Kuraklıktan olumsuz etkilenen çiftçilere ödeme yapılacak
Meteorolojik kuraklık yerini tarımsal kuraklığa bırakırken, çiftçilerin en az düzeyde etkilenmesi için Tarım ve Orman Bakanlığı, Tarımsal Kuraklık Strateji Eylem Planı kapsamında faaliyetlerini sürdürüyor. Bu kapsamda Tarım Reformu Genel Müdürlüğü, Devlet Su İşleri Genel Müdürlüğü ve Bitkisel Üretim Genel Müdürlüğü tarafından yapılan analizler çerçevesinde yeraltı sularının tarımsal açıdan yetersiz olduğu 10 il ve 45 ilçeyi kapsayan havzalar belirlendi ve önlemlerin alınmasına başlandı. Köy bazlı kuraklık verim sigortasının hizmete alınırken kuru tarım alanlarında, buğday, arpa, çavdar, yulaf, tritikale, nohut, kırmızı mercimek ve yeşil mercimek ürünleri kuraklık, don, sıcak, rüzgâr, sıcak hava dalgası, aşırı nem, aşırı yağış risklerinden kaynaklı verim azalışları, Tarım Sigortaları Havuzu tarafından teminat altına alındı. Kuraklıktan olumsuz etkilenen ve sigorta yaptıran çiftçilere ise ödemeler yapılacak. Su kısıtının olduğu havzalarda su tüketimi yüksek olan mısır gibi ürünler yerine su tüketimi az olan bakliyat gibi ürünlerin ekimi sağlanarak tedbirler alındı. Ayrıca bu havzalarda daha az su tüketen mercimek veya nohut yetiştiren çiftçilere ilave yüzde 50 fark ödemesi desteği, yem bezelyesi, fiğ, macar fiği, burçak ile mürdümük eken çiftçilere ise yüzde 50 yem bitkileri üretim desteği ödenmeye devam edilecek.

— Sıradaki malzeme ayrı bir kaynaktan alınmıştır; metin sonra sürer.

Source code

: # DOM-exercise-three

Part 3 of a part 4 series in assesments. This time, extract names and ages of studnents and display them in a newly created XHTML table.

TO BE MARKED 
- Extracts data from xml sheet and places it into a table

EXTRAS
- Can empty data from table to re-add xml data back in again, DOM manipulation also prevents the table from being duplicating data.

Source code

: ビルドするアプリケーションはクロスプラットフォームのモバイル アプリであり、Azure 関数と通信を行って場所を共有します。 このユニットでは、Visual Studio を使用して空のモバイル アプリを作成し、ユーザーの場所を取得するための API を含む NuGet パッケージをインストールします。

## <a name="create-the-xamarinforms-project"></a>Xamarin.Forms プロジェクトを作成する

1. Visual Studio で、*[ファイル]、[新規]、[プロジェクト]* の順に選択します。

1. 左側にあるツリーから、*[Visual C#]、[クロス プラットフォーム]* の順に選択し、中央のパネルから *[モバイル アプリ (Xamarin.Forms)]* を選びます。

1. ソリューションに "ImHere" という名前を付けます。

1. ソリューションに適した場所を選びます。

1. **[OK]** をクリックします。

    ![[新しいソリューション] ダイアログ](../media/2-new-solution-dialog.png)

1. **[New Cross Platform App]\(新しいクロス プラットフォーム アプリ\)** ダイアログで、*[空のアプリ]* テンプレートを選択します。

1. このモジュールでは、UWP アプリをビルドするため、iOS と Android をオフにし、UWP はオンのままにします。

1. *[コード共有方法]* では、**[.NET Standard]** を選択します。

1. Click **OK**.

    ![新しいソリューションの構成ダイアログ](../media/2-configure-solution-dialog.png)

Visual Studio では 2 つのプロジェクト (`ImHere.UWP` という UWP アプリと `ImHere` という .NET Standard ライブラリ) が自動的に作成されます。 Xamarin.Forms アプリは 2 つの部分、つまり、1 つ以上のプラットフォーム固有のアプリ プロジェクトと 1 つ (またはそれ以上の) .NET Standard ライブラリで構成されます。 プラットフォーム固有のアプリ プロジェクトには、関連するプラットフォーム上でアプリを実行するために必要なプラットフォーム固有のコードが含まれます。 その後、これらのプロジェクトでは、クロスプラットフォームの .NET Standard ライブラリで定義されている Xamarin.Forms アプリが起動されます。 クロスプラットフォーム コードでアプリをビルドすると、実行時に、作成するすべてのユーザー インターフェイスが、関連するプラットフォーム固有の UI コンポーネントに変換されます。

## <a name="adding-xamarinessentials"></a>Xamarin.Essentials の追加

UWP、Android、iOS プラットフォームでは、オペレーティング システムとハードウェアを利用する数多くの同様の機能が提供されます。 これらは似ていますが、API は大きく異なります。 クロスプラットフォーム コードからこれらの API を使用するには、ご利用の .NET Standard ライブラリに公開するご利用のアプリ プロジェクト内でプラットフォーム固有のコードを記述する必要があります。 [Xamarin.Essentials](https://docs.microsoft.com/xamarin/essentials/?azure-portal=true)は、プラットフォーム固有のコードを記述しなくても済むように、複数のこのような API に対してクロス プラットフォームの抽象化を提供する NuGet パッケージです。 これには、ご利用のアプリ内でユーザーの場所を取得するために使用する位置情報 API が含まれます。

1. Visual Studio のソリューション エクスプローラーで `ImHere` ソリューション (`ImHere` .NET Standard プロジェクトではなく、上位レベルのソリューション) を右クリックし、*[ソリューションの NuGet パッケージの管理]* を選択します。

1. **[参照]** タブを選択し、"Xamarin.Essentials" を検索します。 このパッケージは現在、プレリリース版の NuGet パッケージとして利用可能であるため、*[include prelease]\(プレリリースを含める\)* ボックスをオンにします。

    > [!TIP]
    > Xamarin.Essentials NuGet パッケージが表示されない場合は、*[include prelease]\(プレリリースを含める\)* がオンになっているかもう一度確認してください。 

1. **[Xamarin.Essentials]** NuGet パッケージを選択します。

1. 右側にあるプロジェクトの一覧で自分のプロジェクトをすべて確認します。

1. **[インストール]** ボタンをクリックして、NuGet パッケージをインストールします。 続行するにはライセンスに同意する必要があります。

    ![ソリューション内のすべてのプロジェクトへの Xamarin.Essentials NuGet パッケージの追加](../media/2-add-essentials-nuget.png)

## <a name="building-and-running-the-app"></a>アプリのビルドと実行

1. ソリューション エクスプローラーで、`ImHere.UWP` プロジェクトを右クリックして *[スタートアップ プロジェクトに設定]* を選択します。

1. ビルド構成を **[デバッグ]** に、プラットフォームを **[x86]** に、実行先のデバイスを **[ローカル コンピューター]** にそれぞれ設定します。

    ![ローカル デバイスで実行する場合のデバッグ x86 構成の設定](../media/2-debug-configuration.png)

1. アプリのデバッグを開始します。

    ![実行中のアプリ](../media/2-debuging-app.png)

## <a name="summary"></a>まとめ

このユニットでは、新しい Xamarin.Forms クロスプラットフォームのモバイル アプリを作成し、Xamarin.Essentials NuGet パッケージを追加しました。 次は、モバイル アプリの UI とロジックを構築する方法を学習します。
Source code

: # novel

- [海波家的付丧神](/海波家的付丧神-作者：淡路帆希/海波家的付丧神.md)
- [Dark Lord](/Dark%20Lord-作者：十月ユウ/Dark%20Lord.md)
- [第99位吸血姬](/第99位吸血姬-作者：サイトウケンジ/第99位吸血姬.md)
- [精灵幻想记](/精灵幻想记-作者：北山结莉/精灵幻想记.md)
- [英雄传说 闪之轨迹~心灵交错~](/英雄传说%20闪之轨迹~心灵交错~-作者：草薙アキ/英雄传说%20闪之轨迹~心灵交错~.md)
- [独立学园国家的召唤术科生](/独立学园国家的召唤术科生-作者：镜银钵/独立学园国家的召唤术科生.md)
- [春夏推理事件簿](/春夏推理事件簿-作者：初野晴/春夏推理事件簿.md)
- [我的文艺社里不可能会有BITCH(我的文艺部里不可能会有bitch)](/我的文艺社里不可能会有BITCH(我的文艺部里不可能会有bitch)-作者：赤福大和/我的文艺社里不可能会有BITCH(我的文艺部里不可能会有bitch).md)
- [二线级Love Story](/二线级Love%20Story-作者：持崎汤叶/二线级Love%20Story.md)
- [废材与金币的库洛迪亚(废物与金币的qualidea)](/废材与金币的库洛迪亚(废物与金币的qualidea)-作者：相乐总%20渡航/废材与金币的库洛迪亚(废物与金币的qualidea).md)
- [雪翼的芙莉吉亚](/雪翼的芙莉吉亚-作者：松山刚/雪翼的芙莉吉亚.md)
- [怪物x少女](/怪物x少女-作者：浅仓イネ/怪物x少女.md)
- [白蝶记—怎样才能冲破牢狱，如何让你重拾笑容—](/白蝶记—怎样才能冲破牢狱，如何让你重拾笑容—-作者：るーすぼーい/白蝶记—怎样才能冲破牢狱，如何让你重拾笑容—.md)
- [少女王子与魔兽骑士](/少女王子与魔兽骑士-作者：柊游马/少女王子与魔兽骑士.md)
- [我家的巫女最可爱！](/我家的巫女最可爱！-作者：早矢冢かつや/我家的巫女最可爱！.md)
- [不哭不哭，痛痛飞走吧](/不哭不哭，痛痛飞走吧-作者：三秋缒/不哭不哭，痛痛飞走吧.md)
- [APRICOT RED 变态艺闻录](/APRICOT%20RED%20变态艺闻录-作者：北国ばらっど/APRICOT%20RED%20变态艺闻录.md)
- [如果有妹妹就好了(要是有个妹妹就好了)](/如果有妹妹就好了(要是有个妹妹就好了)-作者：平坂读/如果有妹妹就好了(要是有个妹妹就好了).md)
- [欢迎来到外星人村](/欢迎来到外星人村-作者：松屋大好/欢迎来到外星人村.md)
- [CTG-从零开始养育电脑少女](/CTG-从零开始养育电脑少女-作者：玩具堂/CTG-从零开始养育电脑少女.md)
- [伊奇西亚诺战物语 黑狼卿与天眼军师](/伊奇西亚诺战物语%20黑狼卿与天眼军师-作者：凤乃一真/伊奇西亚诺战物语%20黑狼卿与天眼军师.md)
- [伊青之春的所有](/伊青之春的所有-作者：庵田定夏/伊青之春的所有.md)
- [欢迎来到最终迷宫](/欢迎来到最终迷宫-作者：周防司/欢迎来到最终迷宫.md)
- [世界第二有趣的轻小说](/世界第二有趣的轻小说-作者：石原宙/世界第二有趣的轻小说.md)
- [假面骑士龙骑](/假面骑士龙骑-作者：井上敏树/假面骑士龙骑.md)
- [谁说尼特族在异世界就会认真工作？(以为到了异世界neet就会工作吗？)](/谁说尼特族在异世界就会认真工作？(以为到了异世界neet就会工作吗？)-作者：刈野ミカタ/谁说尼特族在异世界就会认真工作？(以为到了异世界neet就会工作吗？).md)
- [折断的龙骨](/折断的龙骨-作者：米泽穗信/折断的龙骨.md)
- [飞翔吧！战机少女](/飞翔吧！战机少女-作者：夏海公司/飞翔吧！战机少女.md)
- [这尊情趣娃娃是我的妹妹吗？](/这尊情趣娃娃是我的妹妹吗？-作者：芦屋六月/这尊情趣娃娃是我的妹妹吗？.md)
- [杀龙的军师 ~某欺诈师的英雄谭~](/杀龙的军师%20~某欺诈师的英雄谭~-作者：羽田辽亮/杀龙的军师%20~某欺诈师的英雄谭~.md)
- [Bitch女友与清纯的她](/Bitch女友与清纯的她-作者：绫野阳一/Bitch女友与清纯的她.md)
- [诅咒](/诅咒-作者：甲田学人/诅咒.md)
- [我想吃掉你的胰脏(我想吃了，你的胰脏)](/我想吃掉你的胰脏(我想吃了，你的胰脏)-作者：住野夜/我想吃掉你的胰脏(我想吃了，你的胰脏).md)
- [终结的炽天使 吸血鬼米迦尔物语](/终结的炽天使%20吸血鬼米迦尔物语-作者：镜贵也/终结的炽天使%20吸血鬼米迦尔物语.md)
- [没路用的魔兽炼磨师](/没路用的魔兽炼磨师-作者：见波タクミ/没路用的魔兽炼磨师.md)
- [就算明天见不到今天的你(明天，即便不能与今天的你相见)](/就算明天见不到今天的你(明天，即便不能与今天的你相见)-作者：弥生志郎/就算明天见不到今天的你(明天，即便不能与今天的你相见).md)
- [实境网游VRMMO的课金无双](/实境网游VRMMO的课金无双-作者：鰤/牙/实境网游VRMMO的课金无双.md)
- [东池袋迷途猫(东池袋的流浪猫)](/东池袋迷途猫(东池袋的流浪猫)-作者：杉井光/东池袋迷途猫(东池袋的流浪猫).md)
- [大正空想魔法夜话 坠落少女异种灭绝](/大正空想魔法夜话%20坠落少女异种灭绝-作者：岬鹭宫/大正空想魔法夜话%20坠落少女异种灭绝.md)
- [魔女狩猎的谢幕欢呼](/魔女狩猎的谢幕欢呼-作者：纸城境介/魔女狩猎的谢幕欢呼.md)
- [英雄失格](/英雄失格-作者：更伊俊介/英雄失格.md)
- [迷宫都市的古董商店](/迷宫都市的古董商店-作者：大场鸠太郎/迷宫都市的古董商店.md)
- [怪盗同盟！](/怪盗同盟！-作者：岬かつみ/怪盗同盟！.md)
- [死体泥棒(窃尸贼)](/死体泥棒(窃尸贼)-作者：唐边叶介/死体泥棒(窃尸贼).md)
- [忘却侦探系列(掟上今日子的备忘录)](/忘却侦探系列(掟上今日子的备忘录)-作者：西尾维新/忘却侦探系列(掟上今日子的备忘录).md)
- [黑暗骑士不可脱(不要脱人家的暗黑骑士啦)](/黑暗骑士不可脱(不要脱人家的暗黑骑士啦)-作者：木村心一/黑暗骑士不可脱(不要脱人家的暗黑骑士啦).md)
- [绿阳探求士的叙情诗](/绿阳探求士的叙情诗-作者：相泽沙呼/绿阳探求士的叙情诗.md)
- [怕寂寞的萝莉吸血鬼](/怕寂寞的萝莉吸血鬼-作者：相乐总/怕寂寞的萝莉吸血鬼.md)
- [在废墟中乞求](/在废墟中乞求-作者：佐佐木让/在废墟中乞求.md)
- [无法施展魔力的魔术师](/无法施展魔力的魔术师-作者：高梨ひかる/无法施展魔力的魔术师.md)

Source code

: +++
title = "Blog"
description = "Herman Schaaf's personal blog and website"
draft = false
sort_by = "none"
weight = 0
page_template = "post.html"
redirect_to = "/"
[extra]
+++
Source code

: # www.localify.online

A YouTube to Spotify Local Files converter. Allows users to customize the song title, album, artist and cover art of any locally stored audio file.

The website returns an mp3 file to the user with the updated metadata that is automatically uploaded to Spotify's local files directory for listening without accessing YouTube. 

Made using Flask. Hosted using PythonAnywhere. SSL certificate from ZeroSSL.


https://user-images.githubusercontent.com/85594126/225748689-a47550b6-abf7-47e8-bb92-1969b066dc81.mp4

Kişi başına düşen yaklaşık bin 519 m3’lük su miktarı ile su sıkıntısı çeken ülkeler arasında olan Türkiye’de su kaynaklarının verimli kullanılması önerisi her platformda dile getirilirken, yağmur suyu toplama sistemlerinin de zorunlu hale getirilmesi, kuraklık ile mücadelede önerilen konular arasında yer alıyor.